Ben spends his summer in the library and uses it to discover more things about his new home. Each character’s fears are amplified by Pennywise. Ben’s involved seeing the headless boy from the newspaper clipping. Stanley’s (Wyatt Oleff) fear is this really weird looking painting of a crooked eyed flute player. Richie has a fear of clowns. Eddie’s (Jack Dylan Grazer) fear is lepers. Also, his mother is over protective and Eddie discovers how bad she is. Mike’s fear is the loss of his family in a fire and how he was powerless to save them. Beverly doesn’t necessarily have a fear, but the ugly truth of her father is revealed. Henry and his crew torment Ben at a bridge, which results in some serious carving that will scar him for life. He manages to escape and, by chance, meets Bill, Richie, Eddie and Stanley upstream. Later on, the boys have a loogie contest on the edge of a cliff. The boys dare the other to jump first into the water below. Beverly joins them and beats the boys to the punch. She shakes up the crew in the way that only she could (girl power to the max).

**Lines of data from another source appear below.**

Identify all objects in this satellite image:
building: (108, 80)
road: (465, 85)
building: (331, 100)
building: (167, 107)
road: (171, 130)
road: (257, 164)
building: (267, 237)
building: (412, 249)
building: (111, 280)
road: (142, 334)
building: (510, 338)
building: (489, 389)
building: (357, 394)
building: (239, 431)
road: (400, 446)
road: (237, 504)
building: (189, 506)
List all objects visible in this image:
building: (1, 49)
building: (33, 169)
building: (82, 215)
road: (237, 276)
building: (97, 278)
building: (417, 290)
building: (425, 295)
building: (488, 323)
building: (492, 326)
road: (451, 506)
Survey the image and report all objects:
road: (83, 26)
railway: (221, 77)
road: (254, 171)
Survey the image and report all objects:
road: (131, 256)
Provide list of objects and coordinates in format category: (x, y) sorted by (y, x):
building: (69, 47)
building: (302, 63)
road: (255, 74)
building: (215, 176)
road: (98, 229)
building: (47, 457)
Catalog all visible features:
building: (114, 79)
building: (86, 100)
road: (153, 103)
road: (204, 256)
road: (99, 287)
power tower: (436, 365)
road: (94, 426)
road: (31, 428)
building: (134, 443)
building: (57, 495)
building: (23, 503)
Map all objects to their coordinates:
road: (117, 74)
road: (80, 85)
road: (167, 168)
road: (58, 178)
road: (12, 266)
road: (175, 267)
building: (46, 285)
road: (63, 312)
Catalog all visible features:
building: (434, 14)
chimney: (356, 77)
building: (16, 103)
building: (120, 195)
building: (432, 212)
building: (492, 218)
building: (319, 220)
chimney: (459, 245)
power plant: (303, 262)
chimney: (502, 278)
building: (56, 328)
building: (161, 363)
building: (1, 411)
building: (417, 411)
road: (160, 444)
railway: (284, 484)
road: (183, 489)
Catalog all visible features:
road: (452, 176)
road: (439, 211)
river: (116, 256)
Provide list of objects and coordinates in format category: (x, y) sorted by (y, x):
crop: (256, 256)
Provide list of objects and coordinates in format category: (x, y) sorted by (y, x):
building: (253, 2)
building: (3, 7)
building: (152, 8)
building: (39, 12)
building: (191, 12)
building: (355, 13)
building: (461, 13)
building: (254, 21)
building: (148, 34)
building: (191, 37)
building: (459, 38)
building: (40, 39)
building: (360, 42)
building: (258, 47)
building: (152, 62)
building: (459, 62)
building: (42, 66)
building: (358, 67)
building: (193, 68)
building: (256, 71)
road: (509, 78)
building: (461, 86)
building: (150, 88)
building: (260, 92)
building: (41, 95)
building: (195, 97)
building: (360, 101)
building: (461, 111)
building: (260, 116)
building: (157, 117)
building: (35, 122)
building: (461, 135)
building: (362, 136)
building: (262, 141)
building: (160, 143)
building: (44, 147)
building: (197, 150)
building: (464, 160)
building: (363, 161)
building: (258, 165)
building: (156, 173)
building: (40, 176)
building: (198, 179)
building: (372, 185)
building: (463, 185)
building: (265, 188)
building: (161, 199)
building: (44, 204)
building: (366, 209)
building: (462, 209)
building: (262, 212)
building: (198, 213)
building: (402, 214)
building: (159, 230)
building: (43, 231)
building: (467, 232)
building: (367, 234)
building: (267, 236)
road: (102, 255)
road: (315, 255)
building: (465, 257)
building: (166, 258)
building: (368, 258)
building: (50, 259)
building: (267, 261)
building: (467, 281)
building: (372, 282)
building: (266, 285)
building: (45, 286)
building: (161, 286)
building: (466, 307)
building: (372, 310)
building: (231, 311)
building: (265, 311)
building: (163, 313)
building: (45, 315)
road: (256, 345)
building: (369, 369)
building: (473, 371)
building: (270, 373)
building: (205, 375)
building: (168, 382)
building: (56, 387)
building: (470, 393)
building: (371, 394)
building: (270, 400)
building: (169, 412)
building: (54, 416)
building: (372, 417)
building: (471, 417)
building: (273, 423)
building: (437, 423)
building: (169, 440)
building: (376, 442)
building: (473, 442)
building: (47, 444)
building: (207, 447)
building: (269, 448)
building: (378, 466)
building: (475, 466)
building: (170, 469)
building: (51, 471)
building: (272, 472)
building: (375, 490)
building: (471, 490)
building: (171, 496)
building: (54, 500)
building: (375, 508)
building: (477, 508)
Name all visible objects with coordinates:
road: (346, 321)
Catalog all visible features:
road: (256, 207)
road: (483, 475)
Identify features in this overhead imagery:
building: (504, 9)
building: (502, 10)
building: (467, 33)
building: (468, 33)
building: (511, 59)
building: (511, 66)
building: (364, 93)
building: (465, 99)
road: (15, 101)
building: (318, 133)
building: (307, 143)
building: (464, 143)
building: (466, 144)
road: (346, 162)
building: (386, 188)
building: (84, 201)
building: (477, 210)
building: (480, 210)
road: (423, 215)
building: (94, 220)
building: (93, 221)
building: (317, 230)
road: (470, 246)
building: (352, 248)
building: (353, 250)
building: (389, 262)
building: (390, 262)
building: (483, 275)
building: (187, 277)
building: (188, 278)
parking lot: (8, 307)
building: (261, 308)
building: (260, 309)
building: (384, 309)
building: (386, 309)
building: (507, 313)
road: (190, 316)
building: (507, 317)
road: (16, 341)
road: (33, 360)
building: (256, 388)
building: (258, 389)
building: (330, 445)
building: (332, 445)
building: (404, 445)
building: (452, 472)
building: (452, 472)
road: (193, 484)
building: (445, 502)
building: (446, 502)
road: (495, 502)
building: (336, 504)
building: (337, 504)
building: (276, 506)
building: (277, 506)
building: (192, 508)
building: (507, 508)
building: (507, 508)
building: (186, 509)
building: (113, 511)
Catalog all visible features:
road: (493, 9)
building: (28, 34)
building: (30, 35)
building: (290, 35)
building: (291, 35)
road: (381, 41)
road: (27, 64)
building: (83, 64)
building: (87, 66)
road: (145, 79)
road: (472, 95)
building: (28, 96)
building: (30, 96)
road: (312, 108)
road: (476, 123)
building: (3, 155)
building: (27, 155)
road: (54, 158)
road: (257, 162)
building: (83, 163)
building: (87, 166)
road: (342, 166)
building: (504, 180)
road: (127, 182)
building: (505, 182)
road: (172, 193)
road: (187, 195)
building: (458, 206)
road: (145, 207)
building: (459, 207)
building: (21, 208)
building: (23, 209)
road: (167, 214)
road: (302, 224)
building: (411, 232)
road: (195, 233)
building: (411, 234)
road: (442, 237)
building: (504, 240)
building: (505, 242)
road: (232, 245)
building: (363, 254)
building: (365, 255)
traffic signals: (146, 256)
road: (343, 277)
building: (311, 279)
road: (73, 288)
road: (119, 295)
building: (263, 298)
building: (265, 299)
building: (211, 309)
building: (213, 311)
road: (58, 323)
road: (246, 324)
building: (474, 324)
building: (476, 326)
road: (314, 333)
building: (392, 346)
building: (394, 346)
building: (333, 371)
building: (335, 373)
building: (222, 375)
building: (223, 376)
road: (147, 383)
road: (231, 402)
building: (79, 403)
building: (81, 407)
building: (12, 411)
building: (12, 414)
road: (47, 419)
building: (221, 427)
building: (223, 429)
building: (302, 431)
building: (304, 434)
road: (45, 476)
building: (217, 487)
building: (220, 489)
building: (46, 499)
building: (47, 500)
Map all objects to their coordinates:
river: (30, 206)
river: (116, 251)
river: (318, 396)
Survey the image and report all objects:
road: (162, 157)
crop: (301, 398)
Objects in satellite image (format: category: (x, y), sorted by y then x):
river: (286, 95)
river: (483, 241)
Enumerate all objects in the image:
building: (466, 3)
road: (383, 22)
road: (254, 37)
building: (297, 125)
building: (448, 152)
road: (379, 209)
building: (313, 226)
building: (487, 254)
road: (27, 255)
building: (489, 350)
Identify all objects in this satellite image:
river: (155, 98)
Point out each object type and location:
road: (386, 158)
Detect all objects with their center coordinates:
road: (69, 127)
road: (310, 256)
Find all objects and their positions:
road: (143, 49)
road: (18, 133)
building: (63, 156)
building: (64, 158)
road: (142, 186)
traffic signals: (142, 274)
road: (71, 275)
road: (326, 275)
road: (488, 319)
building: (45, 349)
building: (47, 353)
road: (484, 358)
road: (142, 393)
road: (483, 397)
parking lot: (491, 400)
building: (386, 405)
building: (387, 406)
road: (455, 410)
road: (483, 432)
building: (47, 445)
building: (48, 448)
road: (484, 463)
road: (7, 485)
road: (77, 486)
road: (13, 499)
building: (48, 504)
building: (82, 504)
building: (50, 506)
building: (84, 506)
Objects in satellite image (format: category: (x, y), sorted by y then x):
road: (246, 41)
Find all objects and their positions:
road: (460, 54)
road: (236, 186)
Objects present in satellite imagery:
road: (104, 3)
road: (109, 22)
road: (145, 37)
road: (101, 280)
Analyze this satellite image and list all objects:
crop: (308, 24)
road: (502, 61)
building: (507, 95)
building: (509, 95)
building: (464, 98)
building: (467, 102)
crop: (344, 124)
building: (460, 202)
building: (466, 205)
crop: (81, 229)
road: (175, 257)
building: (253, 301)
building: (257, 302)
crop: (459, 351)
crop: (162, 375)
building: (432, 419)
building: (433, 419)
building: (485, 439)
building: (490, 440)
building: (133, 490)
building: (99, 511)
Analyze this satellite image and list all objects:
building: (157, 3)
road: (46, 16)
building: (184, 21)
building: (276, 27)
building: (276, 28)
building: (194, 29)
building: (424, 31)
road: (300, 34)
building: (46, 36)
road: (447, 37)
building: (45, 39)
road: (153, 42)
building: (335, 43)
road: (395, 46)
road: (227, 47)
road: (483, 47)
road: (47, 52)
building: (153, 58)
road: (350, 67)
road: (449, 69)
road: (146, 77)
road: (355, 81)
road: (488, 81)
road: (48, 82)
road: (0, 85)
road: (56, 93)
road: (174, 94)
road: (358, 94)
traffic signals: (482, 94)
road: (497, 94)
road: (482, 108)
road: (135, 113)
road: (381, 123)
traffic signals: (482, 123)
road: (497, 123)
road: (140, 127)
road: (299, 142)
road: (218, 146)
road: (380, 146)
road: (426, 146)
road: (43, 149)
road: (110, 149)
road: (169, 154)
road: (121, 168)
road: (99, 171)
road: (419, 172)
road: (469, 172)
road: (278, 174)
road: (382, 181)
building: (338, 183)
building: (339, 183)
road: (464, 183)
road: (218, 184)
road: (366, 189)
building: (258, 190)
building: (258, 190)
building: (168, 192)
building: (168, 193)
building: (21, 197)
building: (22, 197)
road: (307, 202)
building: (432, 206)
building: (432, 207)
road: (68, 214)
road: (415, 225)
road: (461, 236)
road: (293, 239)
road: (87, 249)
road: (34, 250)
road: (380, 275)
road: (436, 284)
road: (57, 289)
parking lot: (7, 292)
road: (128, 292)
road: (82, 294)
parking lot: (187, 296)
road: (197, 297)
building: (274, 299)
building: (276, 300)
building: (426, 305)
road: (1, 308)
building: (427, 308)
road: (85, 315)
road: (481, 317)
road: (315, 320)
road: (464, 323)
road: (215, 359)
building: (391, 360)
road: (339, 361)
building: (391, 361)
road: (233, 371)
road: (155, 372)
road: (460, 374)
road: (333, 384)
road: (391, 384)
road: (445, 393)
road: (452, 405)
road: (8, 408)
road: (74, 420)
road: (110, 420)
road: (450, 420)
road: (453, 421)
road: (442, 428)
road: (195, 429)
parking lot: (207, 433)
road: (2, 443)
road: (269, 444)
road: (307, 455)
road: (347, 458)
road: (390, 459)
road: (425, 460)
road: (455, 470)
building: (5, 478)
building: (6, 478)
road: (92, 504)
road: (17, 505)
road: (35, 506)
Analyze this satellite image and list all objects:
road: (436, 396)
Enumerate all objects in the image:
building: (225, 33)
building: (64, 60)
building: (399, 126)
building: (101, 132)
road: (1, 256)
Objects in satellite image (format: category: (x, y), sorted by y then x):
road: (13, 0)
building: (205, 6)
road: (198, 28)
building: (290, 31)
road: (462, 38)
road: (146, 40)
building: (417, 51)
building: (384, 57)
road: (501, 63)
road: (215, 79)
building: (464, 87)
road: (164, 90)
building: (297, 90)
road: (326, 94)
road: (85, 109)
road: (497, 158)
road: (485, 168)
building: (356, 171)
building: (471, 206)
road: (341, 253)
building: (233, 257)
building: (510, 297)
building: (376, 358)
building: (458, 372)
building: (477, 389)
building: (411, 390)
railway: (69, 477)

As the story progresses, the power she holds over the boys and other male figures is compelling. Whilst the losers work together to conquer their fears and confront Pennywise, one of the characters doesn’t fair as well. Henry gives in to his inner demons and the outcome of his actions spell certain doom. Pennywise’s grip on his living victims, the adults and reanimation through the dead illustrate how powerful he is. Plus, he uses the town’s sewer system from The Well House to bring his victims back to. His attacks happen every 27 years and he is allegedly responsible for the missing children in Derry since their town records began.
From a story telling perspective, this film does deliver the goods to illustrate a coming of age story of a group of teenagers growing up in a small town in America during the Reagan era. The sound design helped to paint the necessary tension and strife needed to build a dark tale. The lighting and use of shadows also helped to construct the right picture for audiences to enjoy. What is slightly lacking is the real terror and blood curdling surprises that a frighteningly good horror film needs. Overall, this movie is worth the popcorn, drinks and hand clinching from your date. Godspeed.